-- WORK INSTRUCTIONS --
Produce the records below again, word for word, but stop after the line that contains "image of malignant".

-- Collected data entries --
---------------

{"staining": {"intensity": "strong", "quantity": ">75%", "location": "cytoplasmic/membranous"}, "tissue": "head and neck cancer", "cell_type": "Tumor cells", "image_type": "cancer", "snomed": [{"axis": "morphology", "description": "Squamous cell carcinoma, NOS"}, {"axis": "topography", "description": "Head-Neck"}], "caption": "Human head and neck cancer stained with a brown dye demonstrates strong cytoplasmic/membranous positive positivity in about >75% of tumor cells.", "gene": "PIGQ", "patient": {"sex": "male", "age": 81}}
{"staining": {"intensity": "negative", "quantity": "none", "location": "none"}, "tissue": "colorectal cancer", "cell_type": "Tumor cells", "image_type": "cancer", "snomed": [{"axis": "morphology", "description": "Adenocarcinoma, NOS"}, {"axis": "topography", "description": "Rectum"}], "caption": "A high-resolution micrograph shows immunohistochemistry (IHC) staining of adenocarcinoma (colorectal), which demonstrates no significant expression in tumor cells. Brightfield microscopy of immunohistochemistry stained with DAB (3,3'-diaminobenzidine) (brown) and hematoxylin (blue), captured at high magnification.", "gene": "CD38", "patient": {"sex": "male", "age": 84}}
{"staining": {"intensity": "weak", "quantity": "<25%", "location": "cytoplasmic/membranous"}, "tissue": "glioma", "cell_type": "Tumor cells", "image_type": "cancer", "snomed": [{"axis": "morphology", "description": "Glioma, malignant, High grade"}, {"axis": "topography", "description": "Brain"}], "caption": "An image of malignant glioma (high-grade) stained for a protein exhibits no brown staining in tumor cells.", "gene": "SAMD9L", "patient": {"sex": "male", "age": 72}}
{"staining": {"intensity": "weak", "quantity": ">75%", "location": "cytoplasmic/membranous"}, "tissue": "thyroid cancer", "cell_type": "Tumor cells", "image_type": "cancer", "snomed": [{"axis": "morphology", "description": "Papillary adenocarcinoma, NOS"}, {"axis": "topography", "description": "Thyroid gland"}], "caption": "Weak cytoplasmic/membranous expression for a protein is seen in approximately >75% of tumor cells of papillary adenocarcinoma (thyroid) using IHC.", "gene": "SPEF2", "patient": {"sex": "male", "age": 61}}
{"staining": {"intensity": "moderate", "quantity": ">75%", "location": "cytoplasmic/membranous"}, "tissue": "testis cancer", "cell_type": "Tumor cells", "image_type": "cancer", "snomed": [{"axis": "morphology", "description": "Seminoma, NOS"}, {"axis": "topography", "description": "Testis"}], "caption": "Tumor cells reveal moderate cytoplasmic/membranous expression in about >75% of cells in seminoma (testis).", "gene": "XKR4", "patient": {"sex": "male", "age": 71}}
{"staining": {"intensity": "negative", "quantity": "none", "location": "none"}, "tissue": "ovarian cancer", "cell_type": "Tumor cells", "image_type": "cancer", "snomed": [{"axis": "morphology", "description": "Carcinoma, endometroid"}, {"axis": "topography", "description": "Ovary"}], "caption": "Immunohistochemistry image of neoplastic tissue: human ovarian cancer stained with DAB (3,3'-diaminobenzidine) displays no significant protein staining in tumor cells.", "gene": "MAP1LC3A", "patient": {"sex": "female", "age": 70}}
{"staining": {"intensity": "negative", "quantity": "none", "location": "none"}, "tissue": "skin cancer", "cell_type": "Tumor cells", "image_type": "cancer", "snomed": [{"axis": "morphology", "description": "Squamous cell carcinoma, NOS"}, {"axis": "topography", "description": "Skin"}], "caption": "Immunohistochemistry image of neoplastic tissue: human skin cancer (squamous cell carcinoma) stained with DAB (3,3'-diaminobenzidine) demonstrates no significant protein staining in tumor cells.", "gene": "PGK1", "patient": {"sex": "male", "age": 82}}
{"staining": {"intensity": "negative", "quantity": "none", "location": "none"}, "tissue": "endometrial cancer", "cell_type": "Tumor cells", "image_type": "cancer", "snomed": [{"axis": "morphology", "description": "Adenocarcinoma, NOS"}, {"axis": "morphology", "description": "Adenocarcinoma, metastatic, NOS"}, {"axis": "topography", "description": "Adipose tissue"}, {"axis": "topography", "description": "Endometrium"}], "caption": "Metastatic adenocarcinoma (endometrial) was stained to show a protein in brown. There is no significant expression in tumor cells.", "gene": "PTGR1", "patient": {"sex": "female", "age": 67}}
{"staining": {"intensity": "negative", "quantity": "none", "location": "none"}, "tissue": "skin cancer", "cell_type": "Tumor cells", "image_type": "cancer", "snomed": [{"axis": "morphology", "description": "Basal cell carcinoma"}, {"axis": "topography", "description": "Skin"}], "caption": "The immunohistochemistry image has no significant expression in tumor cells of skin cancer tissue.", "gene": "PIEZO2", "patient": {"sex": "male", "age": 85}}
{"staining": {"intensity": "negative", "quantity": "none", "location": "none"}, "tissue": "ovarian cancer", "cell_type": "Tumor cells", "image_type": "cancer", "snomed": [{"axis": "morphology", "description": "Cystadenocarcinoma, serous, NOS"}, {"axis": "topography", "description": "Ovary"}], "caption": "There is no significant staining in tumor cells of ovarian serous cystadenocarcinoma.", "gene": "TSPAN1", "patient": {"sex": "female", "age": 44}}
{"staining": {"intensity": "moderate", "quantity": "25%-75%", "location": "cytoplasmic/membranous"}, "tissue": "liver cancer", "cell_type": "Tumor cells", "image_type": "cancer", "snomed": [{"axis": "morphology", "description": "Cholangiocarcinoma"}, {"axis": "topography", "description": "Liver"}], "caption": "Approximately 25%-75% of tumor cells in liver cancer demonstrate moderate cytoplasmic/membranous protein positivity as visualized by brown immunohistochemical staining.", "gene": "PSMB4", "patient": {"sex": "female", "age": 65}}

---------------

-- RESPONSE TO THE EXERCISE --
{"staining": {"intensity": "strong", "quantity": ">75%", "location": "cytoplasmic/membranous"}, "tissue": "head and neck cancer", "cell_type": "Tumor cells", "image_type": "cancer", "snomed": [{"axis": "morphology", "description": "Squamous cell carcinoma, NOS"}, {"axis": "topography", "description": "Head-Neck"}], "caption": "Human head and neck cancer stained with a brown dye demonstrates strong cytoplasmic/membranous positive positivity in about >75% of tumor cells.", "gene": "PIGQ", "patient": {"sex": "male", "age": 81}}
{"staining": {"intensity": "negative", "quantity": "none", "location": "none"}, "tissue": "colorectal cancer", "cell_type": "Tumor cells", "image_type": "cancer", "snomed": [{"axis": "morphology", "description": "Adenocarcinoma, NOS"}, {"axis": "topography", "description": "Rectum"}], "caption": "A high-resolution micrograph shows immunohistochemistry (IHC) staining of adenocarcinoma (colorectal), which demonstrates no significant expression in tumor cells. Brightfield microscopy of immunohistochemistry stained with DAB (3,3'-diaminobenzidine) (brown) and hematoxylin (blue), captured at high magnification.", "gene": "CD38", "patient": {"sex": "male", "age": 84}}
{"staining": {"intensity": "weak", "quantity": "<25%", "location": "cytoplasmic/membranous"}, "tissue": "glioma", "cell_type": "Tumor cells", "image_type": "cancer", "snomed": [{"axis": "morphology", "description": "Glioma, malignant, High grade"}, {"axis": "topography", "description": "Brain"}], "caption": "An image of malignant glioma (high-grade) stained for a protein exhibits no brown staining in tumor cells.", "gene": "SAMD9L", "patient": {"sex": "male", "age": 72}}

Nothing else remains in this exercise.